Comment ce projet a-t-il débuté et pourquoi avez-vous choisi Lasse Hallström pour le réaliser ?

J’avais produit deux de ses films auparavant, CASANOVA et LE FAUSSAIRE, et apprécié la qualité de ses mises en scène, et la manière dont Lasse souligne l’humanité des personnages et les aspects émouvants des sujets qu’il traite. J’étais certain qu’en s’emparant de CASSE-NOISETTE ET LES QUATRE ROYAUMES, il apporterait au film une magie, un charme et une grande justesse de ton dans le traitement des rapports entre les jeunes protagonistes, même s’il s’agit d’une superproduction avec beaucoup d’effets spéciaux. Lasse est un excellent directeur d’acteur, et ses suggestions concernant les scripts sont toujours judicieuses. Et une fois encore, j’ai été ravi du travail qu’il a accompli.

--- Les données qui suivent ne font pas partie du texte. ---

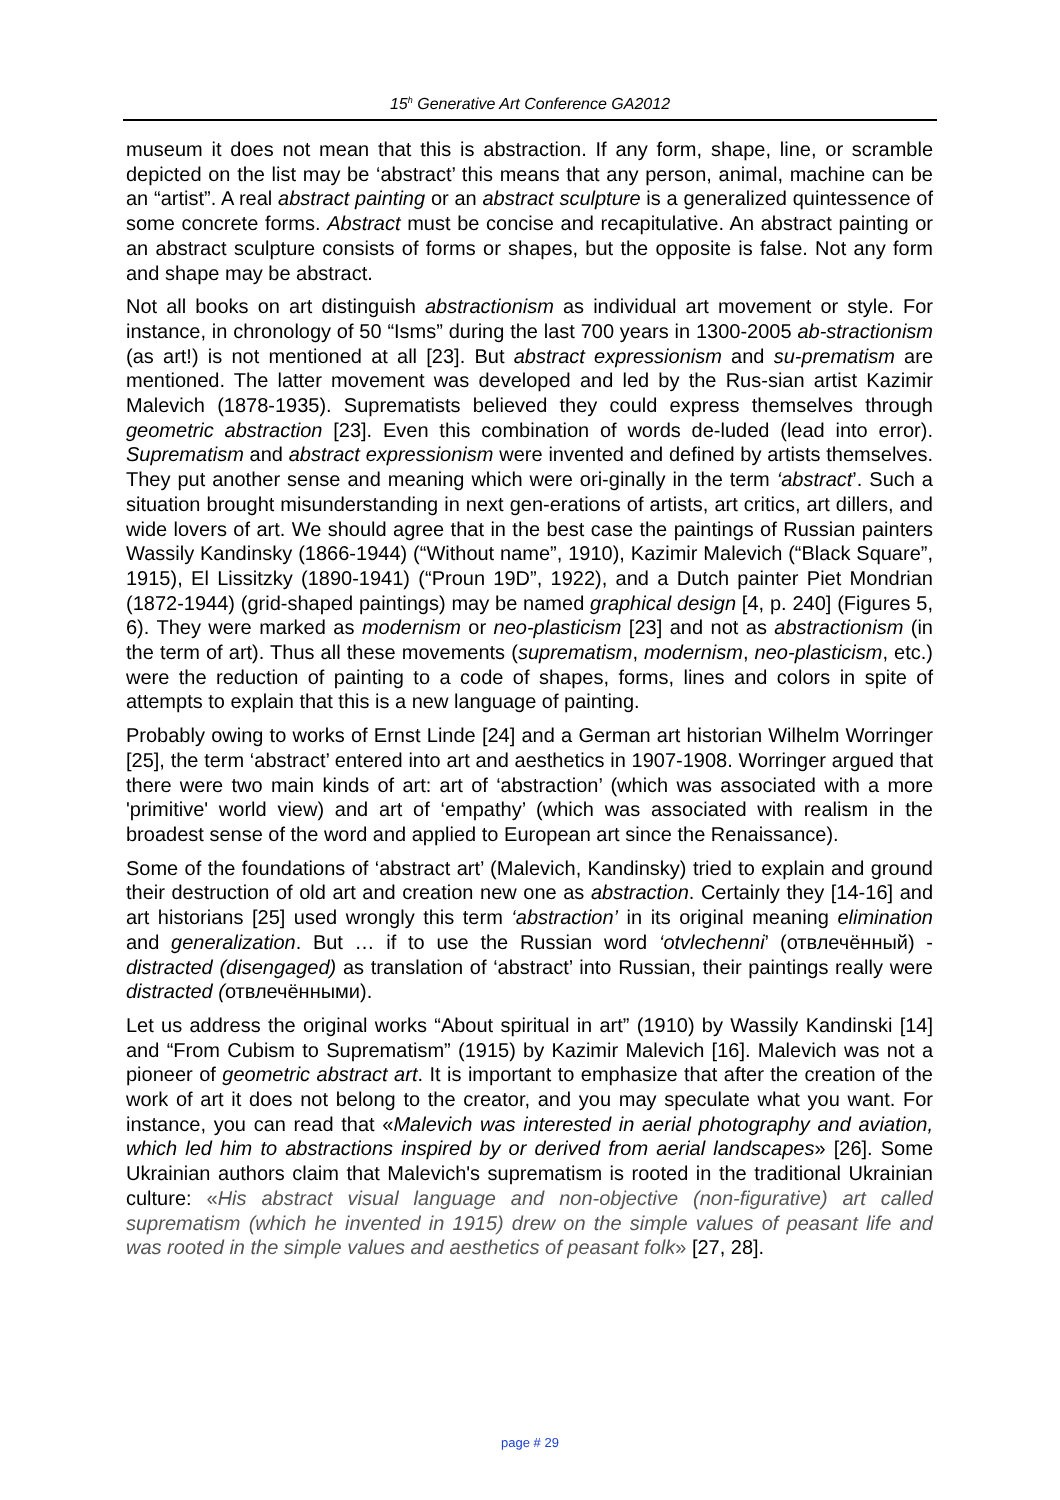15<sup>h</sup> Generative Art Conference GA2012
museum it does not mean that this is abstraction. If any form, shape, line, or scramble depicted on the list may be ‘abstract’ this means that any person, animal, machine can be an “artist”. A real abstract painting or an abstract sculpture is a generalized quintessence of some concrete forms. Abstract must be concise and recapitulative. An abstract painting or an abstract sculpture consists of forms or shapes, but the opposite is false. Not any form and shape may be abstract.
Not all books on art distinguish abstractionism as individual art movement or style. For instance, in chronology of 50 “Isms” during the last 700 years in 1300-2005 ab-stractionism (as art!) is not mentioned at all [23]. But abstract expressionism and su-prematism are mentioned. The latter movement was developed and led by the Rus-sian artist Kazimir Malevich (1878-1935). Suprematists believed they could express themselves through geometric abstraction [23]. Even this combination of words de-luded (lead into error). Suprematism and abstract expressionism were invented and defined by artists themselves. They put another sense and meaning which were ori-ginally in the term ‘abstract’. Such a situation brought misunderstanding in next gen-erations of artists, art critics, art dillers, and wide lovers of art. We should agree that in the best case the paintings of Russian painters Wassily Kandinsky (1866-1944) (“Without name”, 1910), Kazimir Malevich (“Black Square”, 1915), El Lissitzky (1890-1941) (“Proun 19D”, 1922), and a Dutch painter Piet Mondrian (1872-1944) (grid-shaped paintings) may be named graphical design [4, p. 240] (Figures 5, 6). They were marked as modernism or neo-plasticism [23] and not as abstractionism (in the term of art). Thus all these movements (suprematism, modernism, neo-plasticism, etc.) were the reduction of painting to a code of shapes, forms, lines and colors in spite of attempts to explain that this is a new language of painting.
Probably owing to works of Ernst Linde [24] and a German art historian Wilhelm Worringer [25], the term ‘abstract’ entered into art and aesthetics in 1907-1908. Worringer argued that there were two main kinds of art: art of ‘abstraction’ (which was associated with a more 'primitive' world view) and art of ‘empathy’ (which was associated with realism in the broadest sense of the word and applied to European art since the Renaissance).
Some of the foundations of ‘abstract art’ (Malevich, Kandinsky) tried to explain and ground their destruction of old art and creation new one as abstraction. Certainly they [14-16] and art historians [25] used wrongly this term ‘abstraction’ in its original meaning elimination and generalization. But … if to use the Russian word ‘otvlechenni’ (отвлечённый) - distracted (disengaged) as translation of ‘abstract’ into Russian, their paintings really were distracted (отвлечёнными).
Let us address the original works “About spiritual in art” (1910) by Wassily Kandinski [14] and “From Cubism to Suprematism” (1915) by Kazimir Malevich [16]. Malevich was not a pioneer of geometric abstract art. It is important to emphasize that after the creation of the work of art it does not belong to the creator, and you may speculate what you want. For instance, you can read that «Malevich was interested in aerial photography and aviation, which led him to abstractions inspired by or derived from aerial landscapes» [26]. Some Ukrainian authors claim that Malevich's suprematism is rooted in the traditional Ukrainian culture: «His abstract visual language and non-objective (non-figurative) art called suprematism (which he invented in 1915) drew on the simple values of peasant life and was rooted in the simple values and aesthetics of peasant folk» [27, 28].
page # 29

Quels sont les éléments nouveaux de cette version du conte écrit par E.T.A. Hoffman ?

Nous avons imaginé beaucoup de péripéties inédites, par rapport à l’histoire originale et au contenu du ballet classique. Notre héroïne, Clara, rencontre la plupart des personnages du ballet, mais à partir du moment où elle arrive dans le monde des quatre royaumes, tout est nouveau et a été inventé par notre scénariste Ashleigh Powell et par l’équipe de production. Je dirais qu’en dehors du contexte du début du récit, il s’agit essentiellement d’une aventure originale, avec des nouveaux personnages.

CASSE-NOISETTE ET LES QUATRE ROYAUMES est le premier film fantastique de Lasse Hallström, et fait appel à de nombreux effets spéciaux de plateau et trucages numériques. Est-ce que cela vous a préoccupé, lui et vous ?

Pas vraiment, parce que Lasse est un réalisateur expérimenté, et que nous l’avons entouré des meilleurs superviseurs des trucages de plateau au monde : je pense notamment à Chris et Lynne Corbould…J’ai collaboré aussi avec le producteur Larry Franco, qui a une grande expertise en effets physiques et en trucages numériques. Notre équipe des effets visuels était formidable, tout comme notre directeur de la photographie, rompu à ce type de films. Pour toutes ces raisons, je ne me faisais pas de souci sur la manière dont Lasse allait incorporer les effets au film, car je savais qu’il allait être parfaitement conseillé pendant le tournage et la postproduction. L’essentiel était qu’il puisse mettre en scène cette belle histoire comme il le souhaitait, et qu’il dirige les acteurs sans contrainte. Il a été réconforté par la compétence et le talent des artistes qui l’entouraient, comme notre remarquable chef décorateur, Guy Hendrix Dias, qui a conçu tant de belles choses que vous découvrirez dans le film.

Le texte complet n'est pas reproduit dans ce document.